We went through the front entrance of the school, and I’m necessarily vague about the next bit as I think I’ve blocked it from my memory.  If this were a movie, we would storm down the corridor straight to the headmaster’s office.  But I think we stopped at the first room in the building which was Sister Mary’s room.  I’d like to tell you that I heard my mother say, “If you ever touch my daughter again, I’ll have your guts for garters” because that was one of her favorite sayings but I can’t because I don’t remember if she went in and partially closed the door leaving me outside or if she went in holding my hand.  I think she said something like, “I hear from Bernadette that you pulled her hair and if you ever do something like that again, (I’ll have your guts for garters) there will be repercussions.”  All of this is vague, I can’t be sure and I don’t want to lie to you. 
So let me tell you instead the results of my mother’s actions.  I dreaded the next day’s final dress rehearsal but when I arrived at school, Sister Mary was all smiles, a totally unfamiliar sight.  Not a word was said about meeting my mother.  I was dressed in my lovely angelic outfit and was allowed to read my script while standing on the left of the stage.  I waited for the sister to tell me to move but no instructions came.  Lights were set up; music was added.  The whole rehearsal went like clockwork and not one single voice was raised in anything other than Christmas song.
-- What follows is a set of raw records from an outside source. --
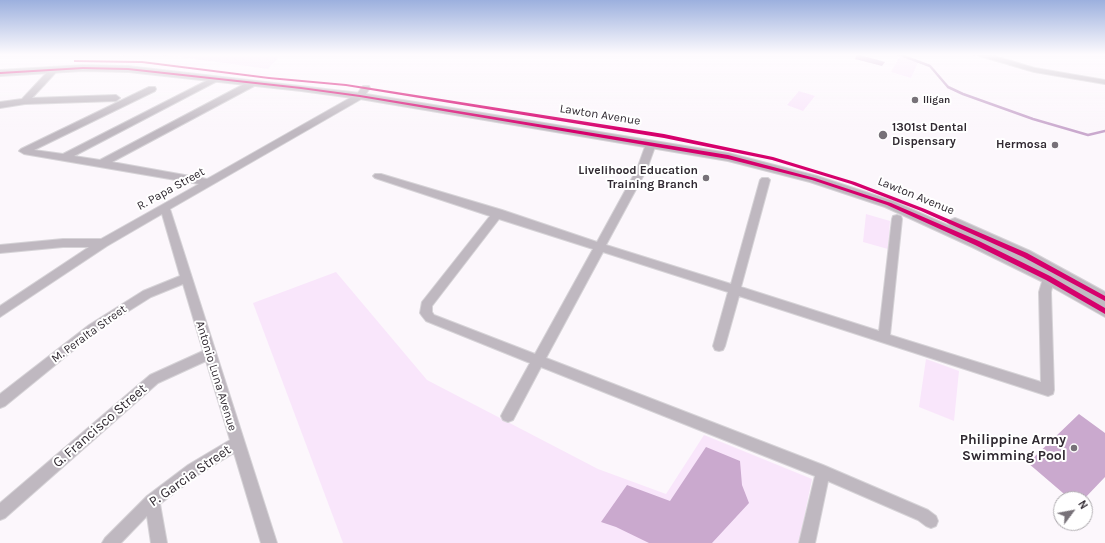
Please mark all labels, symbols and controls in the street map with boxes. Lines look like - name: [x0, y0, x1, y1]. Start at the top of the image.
- place label: Iligan: [923, 94, 950, 106]
- marker: Iligan: [910, 95, 920, 105]
- street label: Lawton Avenue: [559, 102, 641, 128]
- place label: 1301st Dental Dispensary: [892, 121, 967, 149]
- marker: 1301st Dental Dispensary: [877, 129, 889, 141]
- place label: Hermosa: [996, 138, 1047, 152]
- marker: Hermosa: [1050, 140, 1060, 150]
- place label: Livelihood Education Training Branch: [578, 164, 698, 192]
- street label: R. Papa Street: [135, 165, 207, 213]
- marker: Livelihood Education Training Branch: [701, 173, 711, 183]
- street label: Lawton Avenue: [875, 174, 957, 218]
- street label: M. Peralta Street: [49, 302, 129, 366]
- street label: Antonio Luna Avenue: [192, 319, 240, 433]
- street label: G. Francisco Street: [50, 381, 150, 471]
- place label: Philippine Army Swimming Pool: [960, 432, 1066, 464]
- street label: P. Garcia Street: [146, 442, 234, 510]
- marker: Philippine Army Swimming Pool: [1069, 443, 1079, 453]
- north arrow: [1053, 491, 1093, 531]
- text: N: [1075, 498, 1090, 512]

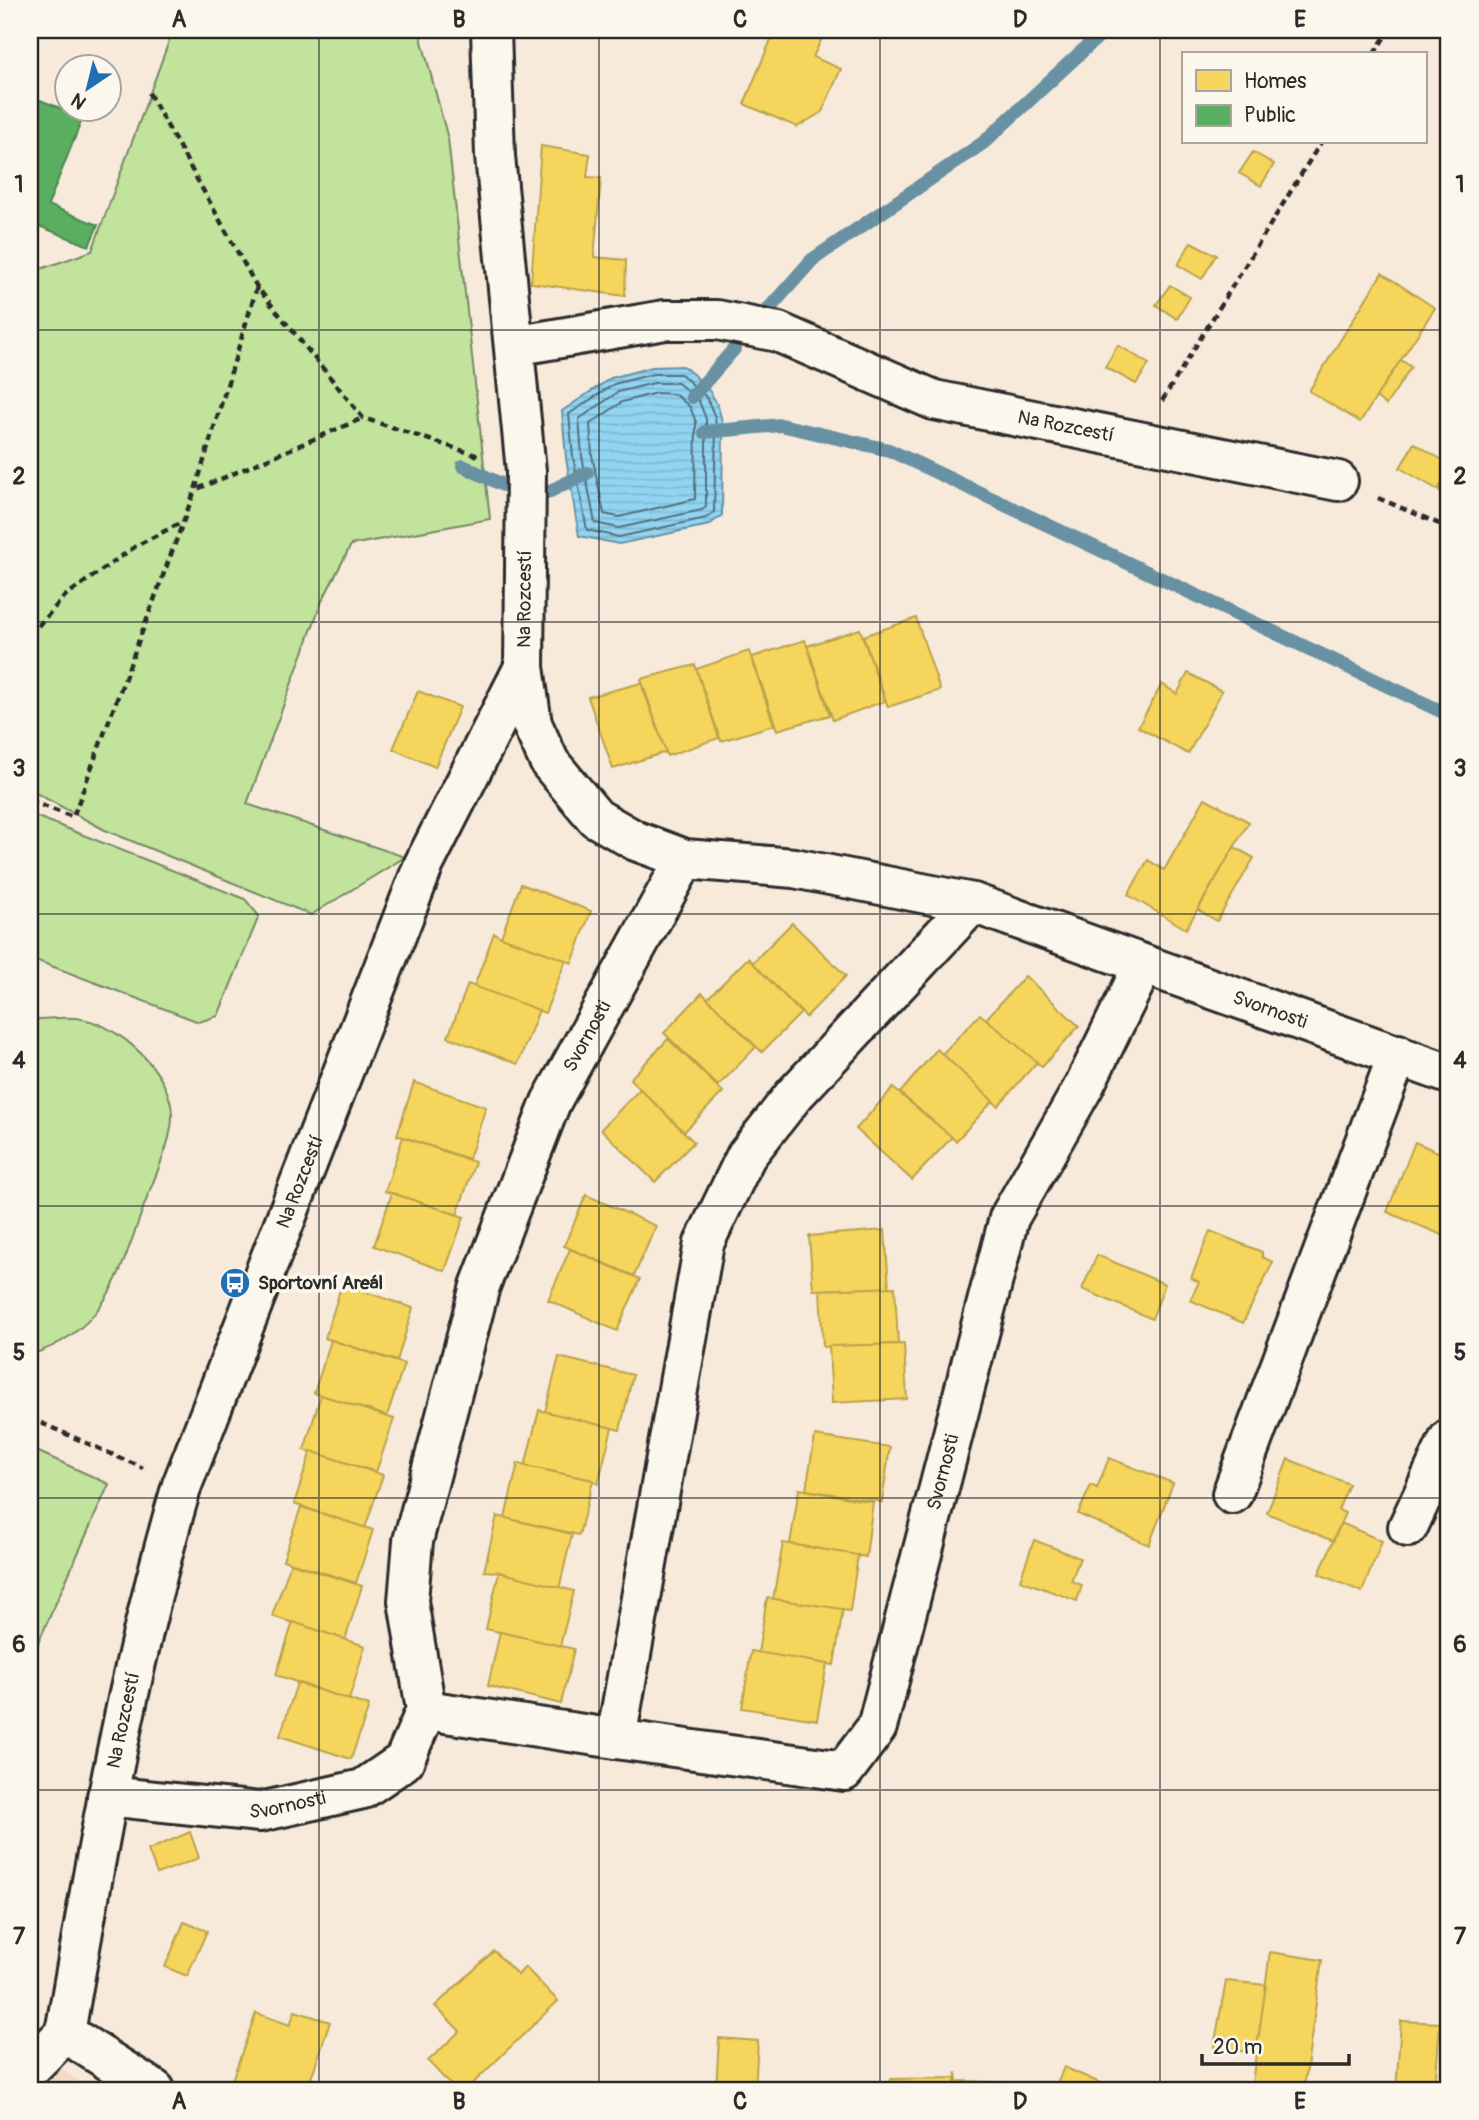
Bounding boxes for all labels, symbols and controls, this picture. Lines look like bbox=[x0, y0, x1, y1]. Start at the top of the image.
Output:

The actual performance was spectacular, like a magical dream.  A full house of happy parents watching their adorable children on stage; glorious Christmas music and a rather surprised ten year-old narrator.  I was given a fresh script which made my many lines much clearer for me to read.  But you know what?  I didn’t need it!  I mean, it was a great comfort having it in my hand like an angel reading from a divine scroll but I discovered that, once the bullying was over, I really did know the lines.
I’ve met other nuns since then and they’ve always been exactly as I envisioned as a child: sweet and kind.  I found out as an adult that Sister Mary’s order of nuns chose a path for each sister to follow and the path chosen was the one they least wanted to take.  If a nun didn’t like something, she was going to deal with it by confronting it.  Sister Mary’s most despised thing in the whole wide world was children, she LOATHED them.  Thus her path was to spend time with children for as long as it took to defeat that demon.  And all I have to say to that is…well, thanks a bunch!